[PATCH] Accept connections post recovery without waiting for RemoveOldXlogFiles

Started by Nitin Motiani4 months ago7 messages

nitinmotiani@google.com

4 months ago

1 attachment(s)

Hi Hackers,

I'd like to propose a patch to allow accepting connections post recovery
without waiting for the removal of old xlog files.

*Why* : We have seen instances where the *crash recovery takes very long
(tens of minutes to hours) *if a large number of accumulated WAL files need
to be cleaned up (eg : Cleaning up 2M old WAL files took close to 4 hours).

This WAL accumulation is usually caused by :

1. Inactive replication slot
2. PITR failing to keep up

In the above cases when the resolution (deleting inactive slot/disabling
PITR) is followed by a crash (before checkpoint could run), we see the
recovery take a very long time. Note that in these cases the actual WAL
replay is done relatively quickly and most of the delay is due to
RemoveOldXlogFiles().

*How* : This patch solves this issue by running RemoveOldXlogFiles()
separately and async. This is achieved by doing two things :

1. *Skip RemoveOldXlogFiles() for an END_OF_RECOVERY checkpoint*. This will
ensure that the recovery finishes sooner and postgres can start accepting
connections.

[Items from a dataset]
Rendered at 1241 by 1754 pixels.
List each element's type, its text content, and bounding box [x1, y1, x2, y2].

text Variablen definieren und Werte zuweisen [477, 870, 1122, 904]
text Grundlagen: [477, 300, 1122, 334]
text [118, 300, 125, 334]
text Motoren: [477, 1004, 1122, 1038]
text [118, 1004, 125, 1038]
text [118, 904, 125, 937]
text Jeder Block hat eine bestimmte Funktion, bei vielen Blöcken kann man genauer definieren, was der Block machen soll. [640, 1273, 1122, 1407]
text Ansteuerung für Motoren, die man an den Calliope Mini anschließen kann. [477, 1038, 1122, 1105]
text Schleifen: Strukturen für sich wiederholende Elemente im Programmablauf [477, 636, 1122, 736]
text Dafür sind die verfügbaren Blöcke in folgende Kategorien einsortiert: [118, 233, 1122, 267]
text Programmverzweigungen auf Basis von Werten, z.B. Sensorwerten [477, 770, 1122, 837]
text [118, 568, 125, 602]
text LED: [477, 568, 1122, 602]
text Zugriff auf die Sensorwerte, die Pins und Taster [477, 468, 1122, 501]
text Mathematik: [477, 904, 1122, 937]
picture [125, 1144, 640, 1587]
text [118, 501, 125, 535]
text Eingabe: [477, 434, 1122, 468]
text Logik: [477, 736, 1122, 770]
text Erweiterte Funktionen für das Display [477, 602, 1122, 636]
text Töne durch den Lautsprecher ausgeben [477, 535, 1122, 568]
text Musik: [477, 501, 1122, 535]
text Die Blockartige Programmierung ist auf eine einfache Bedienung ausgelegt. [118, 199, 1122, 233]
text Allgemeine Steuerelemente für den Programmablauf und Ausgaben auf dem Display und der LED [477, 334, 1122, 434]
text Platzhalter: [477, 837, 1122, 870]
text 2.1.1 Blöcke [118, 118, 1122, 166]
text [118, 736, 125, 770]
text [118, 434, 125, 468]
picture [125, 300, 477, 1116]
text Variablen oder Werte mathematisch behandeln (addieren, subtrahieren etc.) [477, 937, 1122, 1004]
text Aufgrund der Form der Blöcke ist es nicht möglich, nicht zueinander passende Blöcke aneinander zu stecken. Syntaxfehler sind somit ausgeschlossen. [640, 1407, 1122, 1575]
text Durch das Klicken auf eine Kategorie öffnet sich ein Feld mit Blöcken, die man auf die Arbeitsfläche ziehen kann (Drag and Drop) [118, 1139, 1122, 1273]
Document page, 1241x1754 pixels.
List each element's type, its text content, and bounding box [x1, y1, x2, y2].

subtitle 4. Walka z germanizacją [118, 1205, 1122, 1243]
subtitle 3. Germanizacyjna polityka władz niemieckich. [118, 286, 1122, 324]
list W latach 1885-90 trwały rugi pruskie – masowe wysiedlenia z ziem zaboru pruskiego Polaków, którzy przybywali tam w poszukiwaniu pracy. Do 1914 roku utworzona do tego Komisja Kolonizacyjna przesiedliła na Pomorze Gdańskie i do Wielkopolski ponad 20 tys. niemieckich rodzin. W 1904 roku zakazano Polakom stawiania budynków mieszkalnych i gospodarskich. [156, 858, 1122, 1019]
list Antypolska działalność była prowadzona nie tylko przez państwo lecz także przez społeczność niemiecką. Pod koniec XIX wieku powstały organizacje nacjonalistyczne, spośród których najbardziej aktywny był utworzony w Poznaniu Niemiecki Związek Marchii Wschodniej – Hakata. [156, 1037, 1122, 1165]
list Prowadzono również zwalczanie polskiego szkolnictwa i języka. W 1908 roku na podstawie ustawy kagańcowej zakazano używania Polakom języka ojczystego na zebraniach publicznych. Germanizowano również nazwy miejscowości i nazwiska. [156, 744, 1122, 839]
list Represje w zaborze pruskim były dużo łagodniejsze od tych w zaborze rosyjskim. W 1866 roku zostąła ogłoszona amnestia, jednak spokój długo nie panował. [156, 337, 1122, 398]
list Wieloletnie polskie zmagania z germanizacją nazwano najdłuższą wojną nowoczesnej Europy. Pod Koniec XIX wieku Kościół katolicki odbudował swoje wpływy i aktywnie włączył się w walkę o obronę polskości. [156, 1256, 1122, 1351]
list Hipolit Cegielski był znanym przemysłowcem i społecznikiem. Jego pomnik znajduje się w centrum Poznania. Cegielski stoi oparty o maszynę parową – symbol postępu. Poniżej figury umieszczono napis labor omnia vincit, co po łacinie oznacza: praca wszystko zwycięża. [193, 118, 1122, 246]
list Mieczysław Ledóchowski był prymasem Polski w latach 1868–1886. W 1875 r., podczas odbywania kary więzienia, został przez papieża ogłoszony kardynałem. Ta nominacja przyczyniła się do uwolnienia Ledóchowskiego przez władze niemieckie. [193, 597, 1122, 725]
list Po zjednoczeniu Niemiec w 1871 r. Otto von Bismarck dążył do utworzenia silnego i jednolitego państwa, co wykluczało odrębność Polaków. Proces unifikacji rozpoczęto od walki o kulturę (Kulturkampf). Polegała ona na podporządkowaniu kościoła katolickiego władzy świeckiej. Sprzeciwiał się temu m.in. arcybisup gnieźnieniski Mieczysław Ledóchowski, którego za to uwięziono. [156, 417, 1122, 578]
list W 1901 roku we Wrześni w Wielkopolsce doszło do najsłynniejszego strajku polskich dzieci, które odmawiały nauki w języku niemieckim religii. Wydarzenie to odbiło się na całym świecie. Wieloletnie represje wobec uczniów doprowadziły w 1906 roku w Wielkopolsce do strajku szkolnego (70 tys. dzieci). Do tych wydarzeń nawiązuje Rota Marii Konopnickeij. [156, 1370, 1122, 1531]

JOB:
Pick up the patch proposal on WAL file cleanup after crash recovery right after its last sentence and keep writing it.

TASK RESULT:
2. *After the recovery we run another checkpoint without CHECKPOINT_WAIT*.
This is done in StartupXLOG(). This will lead to some extra work but that
should be minuscule as it is run right after the recovery. And the majority
of work done by this checkpoint will be in RemoveOldXlogFiles() which can
now run asynchronously.

I considered a couple of *alternative solutions* before attempting this.

1. One option could be to simply skip the removal of old xlog files during
recovery and let a later checkpoint take care of that. But in case of large
checkpoint_timeout, this could lead to bloat for longer.

2. Another approach might be to separate out RemoveOldXlogFiles() in a new
request. This might also be doable by creating a special checkpoint flag
like CHECKPOINT_ONLY_DELETE_OLD_FILES and using that in
RequestCheckpoint(). This way we can have the second checkpoint only take
care of file deletion. I ended up picking my approach over this because
that can be done with a smaller change which might make it safer and less
error-prone.

I would like to know what folks think of these alternative approaches vs
the current one.

*Repro Steps* : To repro this, I inserted and deleted a few billion rows
while keeping an inactive replication slot at the publisher. I changed the
wal_segsize to 1MB to increase the number of files for a smaller amount of
data. With 1.5TB worth of WAL files, I could consistently reproduce a 40
minutes delay. With 300GB it was around 10 minutes. With the proposed patch
the connections started being accepted right after redo is done.

These are the steps to reproduce this.

1. I created the instance with following settings :

wal-segsize=1MB (pg_ctl -D $PUB_DATA init -o --wal-segsize=1)

checkpoint_timeout=86400 to stop periodic checkpoint from running (echo
"checkpoint_timeout = 86400" >> $PUB_DATA/postgresql.conf)

max_wal_size=102400 to avoid too many checkpoints during transactions (echo
"max_wal_size = 102400" >> $PUB_DATA/postgresql.conf)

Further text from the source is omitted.